= WHAT IS BEING ASKED =
Rewrite the records below with every "series" changed to "data series" and nothing else altered. Omit the pictures from your copy.

Dataset excerpts:
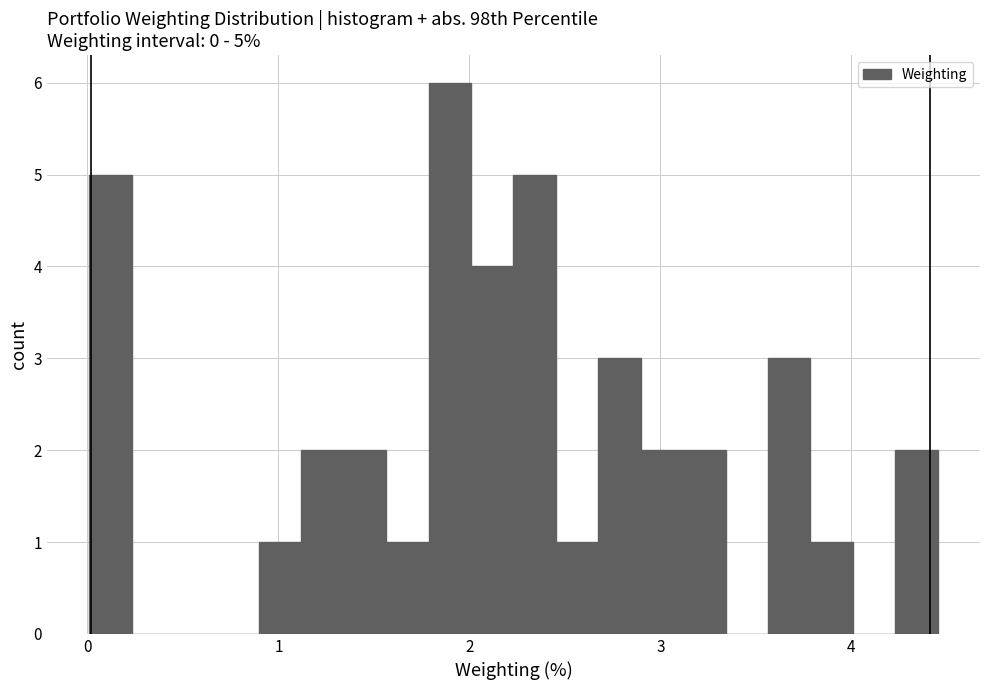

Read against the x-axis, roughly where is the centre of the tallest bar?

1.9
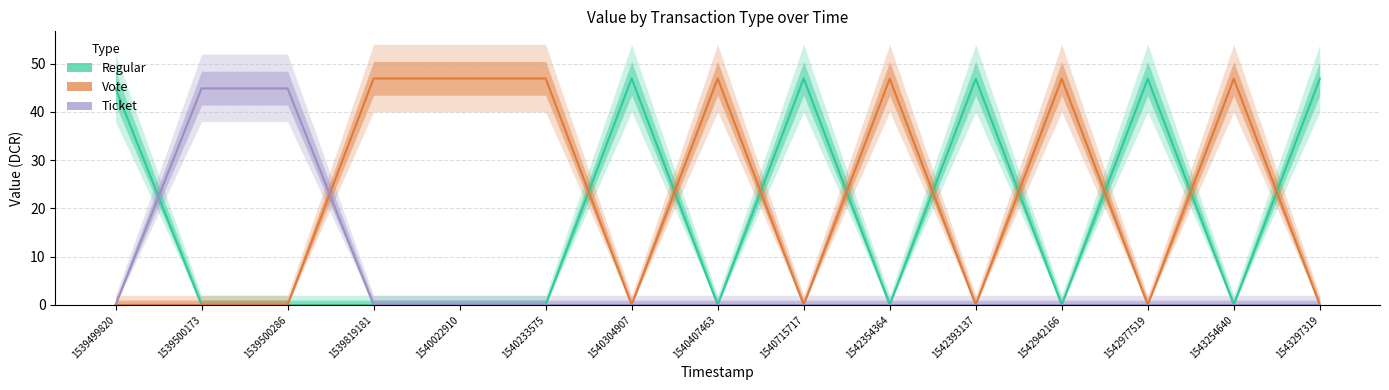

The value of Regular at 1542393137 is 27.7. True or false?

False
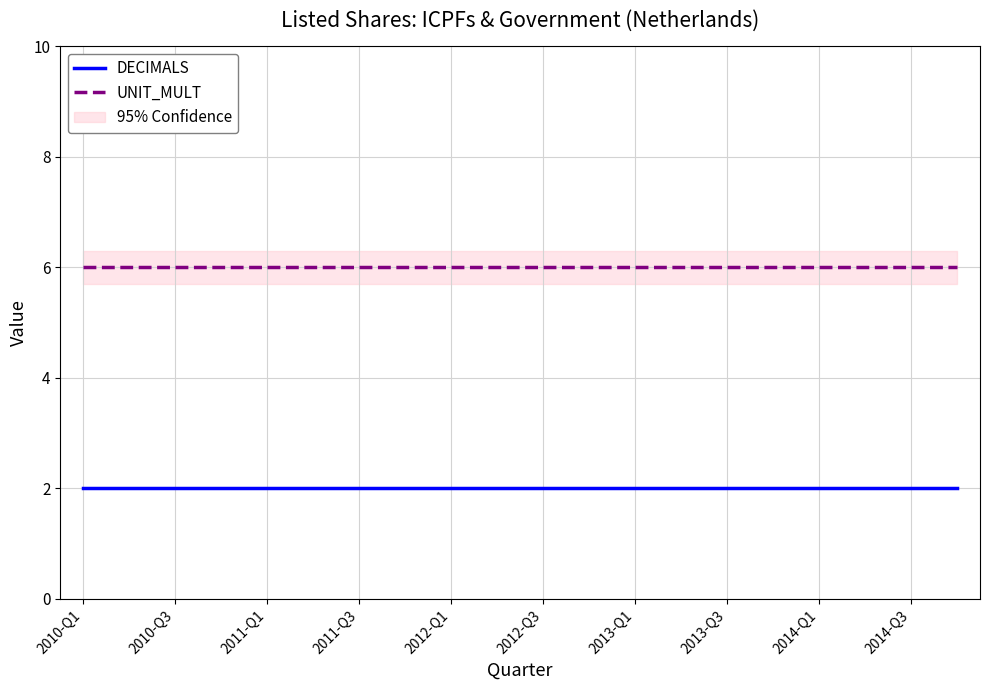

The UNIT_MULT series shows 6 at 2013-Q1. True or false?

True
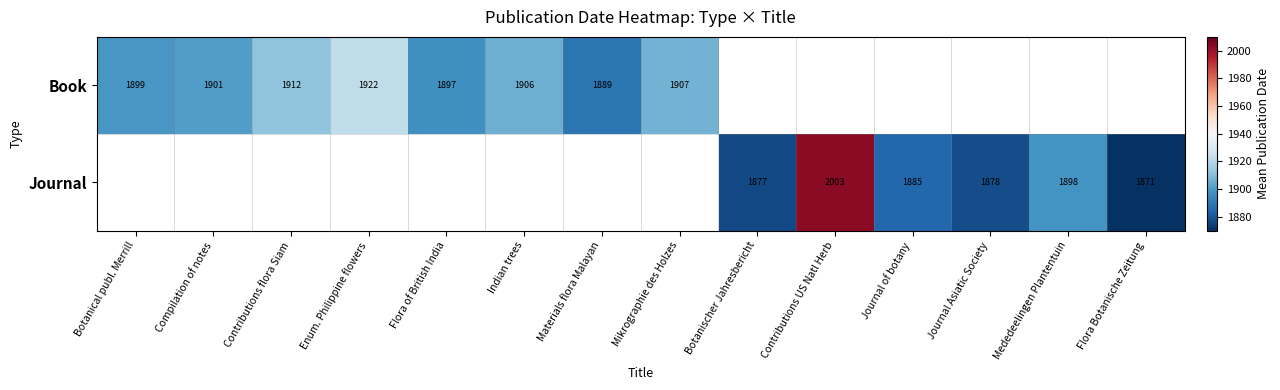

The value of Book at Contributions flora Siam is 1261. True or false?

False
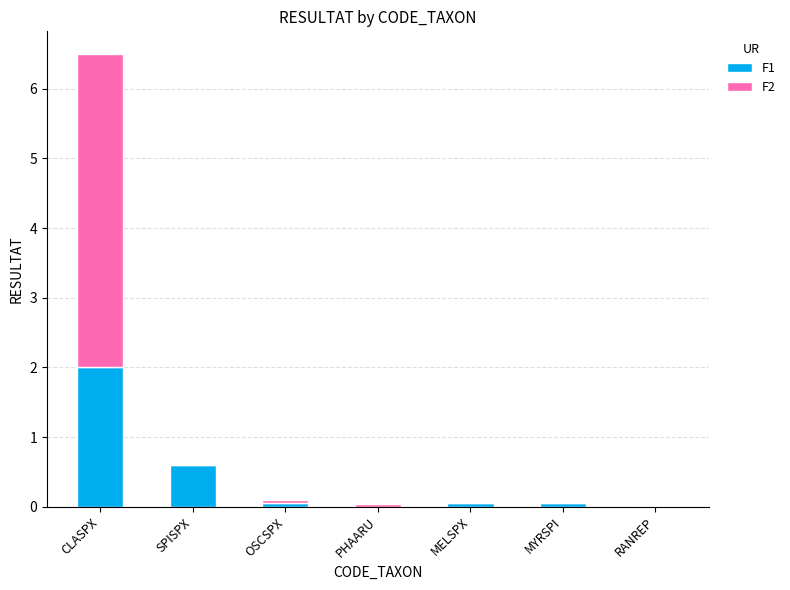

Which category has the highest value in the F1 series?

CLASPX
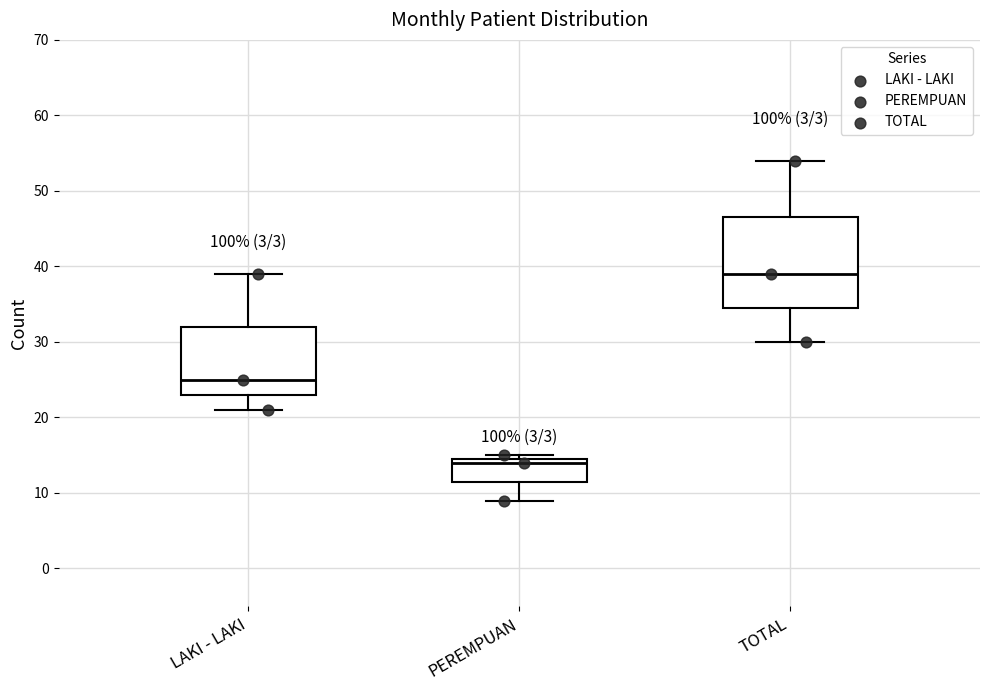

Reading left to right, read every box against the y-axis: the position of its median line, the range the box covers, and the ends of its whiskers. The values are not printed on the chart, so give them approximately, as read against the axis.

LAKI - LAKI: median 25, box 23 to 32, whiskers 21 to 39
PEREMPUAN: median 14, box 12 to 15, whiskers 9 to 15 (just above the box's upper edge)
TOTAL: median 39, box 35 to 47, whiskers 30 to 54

= RESPONSE =
Read against the x-axis, roughly where is the centre of the tallest bar?

1.9

The value of Regular at 1542393137 is 27.7. True or false?

False

The UNIT_MULT data series shows 6 at 2013-Q1. True or false?

True

The value of Book at Contributions flora Siam is 1261. True or false?

False

Which category has the highest value in the F1 data series?

CLASPX

Reading left to right, read every box against the y-axis: the position of its median line, the range the box covers, and the ends of its whiskers. The values are not printed on the chart, so give them approximately, as read against the axis.

LAKI - LAKI: median 25, box 23 to 32, whiskers 21 to 39
PEREMPUAN: median 14, box 12 to 15, whiskers 9 to 15 (just above the box's upper edge)
TOTAL: median 39, box 35 to 47, whiskers 30 to 54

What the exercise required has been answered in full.